Writing ‘the end’ is quite satisfying, but as soon as I finish a manuscript, I experience a moment of crippling self-doubt. What if it’s total shit? What if the plot makes no sense and the characters are shallow? What if I really don’t have any talent?
During the writing process, I experience these sorts of moments a couple of times - once, smack in the middle of the story, when I’m convinced I’ve totally lost the plot, again when I’ve just finished the first draft and have to give it a read through, and finally, in the middle of editing, when I think the whole thing will fall apart.
But this isn’t my first rodeo. Nope. It’s my seventh. Yes, this is the seventh full-length manuscript I’ve completed, so I know the drill by now. Experience helps, which is why my number one piece of advice to new writers is to finish something. Even if it needs crazy edits. Even if the whole project gets scrapped eventually because it really is shit.

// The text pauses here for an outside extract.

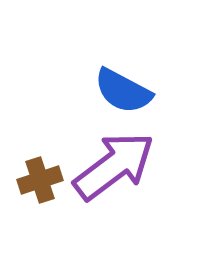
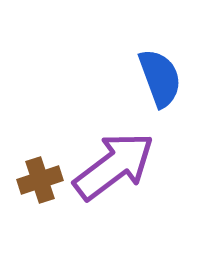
blue semicircle: moved 37 px right, 13 px up; rotated 138 degrees counterclockwise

Even if it sits in a drawer collecting dust. Experience will give you the confidence to know you can get to the other side.
I think what made 2020 so scary is that we really didn’t know if we’d get to the other side, and, if we did make it, we didn’t know what things would look like when we got there. Finishing another project and celebrating the end of a very challenging year has left me with two seemingly opposite but possibly complementary thoughts. First, we gain strength, experience, and wisdom by seeing something through to completion. Also, this moment is the only one that is guaranteed, so we need to live fully in the moment. Striving to balance these two ideas will be part of my work for 2021.
May your New Year be filled with peace, joy, and hope!